Después de un año de espera e incertidumbre, finalmente el fuego que partió de Fukushima en marzo encendió en el pebetero del “Monte Fuji”, declarando para el mundo que la 32 olimpiada quedaba abierta, y que los atletas de los 204 países invitados podían dar inicio a sus competencias. Los anfitriones dieron lo mejor de sí para escenificar una ceremonia de apertura digna de su prestigio; pero no se podía ocultar que los juegos no tienen público ni algarabía, debido al acecho y a los riesgos de la pandemia.
La realización de los juegos bajo las actuales circunstancias no deja de suscitar alivio y alegría por una parte, pues las justas son un símbolo de la resiliencia del ser humano y de su voluntad de no dejarse doblegar por eventos catastróficos, pero también suscita interrogantes de si el evento se ha realizado bajo el filtro de la mayor sensatez humana, –ante la necesidad de proteger tanto a atletas como a anfitriones–, o si por el contrario, ha primado el interés económico frente a los compromisos y contratos multimillonarios suscritos un año atrás, con cadenas de televisión y patrocinadores de todo tipo.
###
- Sobre el ejercicio
Traduzca al inglés esta oración del texto de estudio: «Los anfitriones dieron lo mejor de sí para escenificar una ceremonia de apertura digna de su prestigio; pero no se podía ocultar que los juegos no tienen público ni algarabía, debido al acecho y a los riesgos de la pandemia.» El listado no guarda relación con el texto de estudio.
###
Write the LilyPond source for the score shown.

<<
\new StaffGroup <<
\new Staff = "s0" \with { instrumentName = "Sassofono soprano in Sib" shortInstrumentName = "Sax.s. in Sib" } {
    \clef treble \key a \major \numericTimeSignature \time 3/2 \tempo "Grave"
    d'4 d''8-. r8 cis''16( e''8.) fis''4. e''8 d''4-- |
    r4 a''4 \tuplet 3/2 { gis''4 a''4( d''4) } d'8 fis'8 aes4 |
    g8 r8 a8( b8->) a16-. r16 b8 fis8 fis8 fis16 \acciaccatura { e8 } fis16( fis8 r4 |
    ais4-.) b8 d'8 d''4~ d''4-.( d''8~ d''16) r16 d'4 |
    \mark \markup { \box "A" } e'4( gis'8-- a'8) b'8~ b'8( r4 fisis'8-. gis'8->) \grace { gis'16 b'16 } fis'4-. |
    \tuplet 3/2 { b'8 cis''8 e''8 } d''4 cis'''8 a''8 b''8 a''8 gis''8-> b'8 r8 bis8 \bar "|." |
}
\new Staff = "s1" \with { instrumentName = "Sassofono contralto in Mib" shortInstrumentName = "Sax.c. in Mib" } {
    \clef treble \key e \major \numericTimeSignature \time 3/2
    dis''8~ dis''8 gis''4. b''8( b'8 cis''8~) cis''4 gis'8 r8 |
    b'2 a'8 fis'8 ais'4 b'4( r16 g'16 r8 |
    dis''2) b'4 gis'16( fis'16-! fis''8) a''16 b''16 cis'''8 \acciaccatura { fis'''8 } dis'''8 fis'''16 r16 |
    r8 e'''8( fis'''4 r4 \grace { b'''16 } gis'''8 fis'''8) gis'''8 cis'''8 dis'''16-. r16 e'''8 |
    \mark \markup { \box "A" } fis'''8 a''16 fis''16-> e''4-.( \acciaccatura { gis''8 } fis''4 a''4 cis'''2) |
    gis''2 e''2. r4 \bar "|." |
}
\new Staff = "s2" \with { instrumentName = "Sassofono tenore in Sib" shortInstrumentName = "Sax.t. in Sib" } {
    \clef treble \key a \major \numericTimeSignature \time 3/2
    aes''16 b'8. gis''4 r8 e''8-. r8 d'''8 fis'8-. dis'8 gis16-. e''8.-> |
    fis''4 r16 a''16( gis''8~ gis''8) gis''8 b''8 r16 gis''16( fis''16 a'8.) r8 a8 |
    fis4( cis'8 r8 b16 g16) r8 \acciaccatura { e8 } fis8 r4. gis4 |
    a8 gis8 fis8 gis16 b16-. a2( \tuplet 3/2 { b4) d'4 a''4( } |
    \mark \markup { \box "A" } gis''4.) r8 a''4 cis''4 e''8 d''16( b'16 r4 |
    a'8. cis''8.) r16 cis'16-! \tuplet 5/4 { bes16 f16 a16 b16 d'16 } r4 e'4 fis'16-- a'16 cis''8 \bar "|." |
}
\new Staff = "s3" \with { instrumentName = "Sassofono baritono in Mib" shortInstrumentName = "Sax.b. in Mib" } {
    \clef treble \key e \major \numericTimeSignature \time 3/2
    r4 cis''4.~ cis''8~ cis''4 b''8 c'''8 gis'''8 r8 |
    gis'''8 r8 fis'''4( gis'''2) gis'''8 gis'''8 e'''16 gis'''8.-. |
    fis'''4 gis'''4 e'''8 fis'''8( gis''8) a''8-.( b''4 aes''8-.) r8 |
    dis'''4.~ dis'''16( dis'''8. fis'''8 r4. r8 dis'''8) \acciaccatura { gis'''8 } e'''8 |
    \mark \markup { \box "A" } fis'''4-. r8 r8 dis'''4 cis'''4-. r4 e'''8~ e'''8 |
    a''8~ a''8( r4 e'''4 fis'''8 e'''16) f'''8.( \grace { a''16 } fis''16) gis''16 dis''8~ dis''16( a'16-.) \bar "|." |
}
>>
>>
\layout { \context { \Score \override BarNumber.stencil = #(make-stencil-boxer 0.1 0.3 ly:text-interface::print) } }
###
- Respuesta del ejercicio
The hosts gave their very best to stage an opening ceremony worthy of their prestige; but there was no hiding the fact that the games have neither spectators nor cheering crowds, owing to the lurking threat and the risks of the pandemic.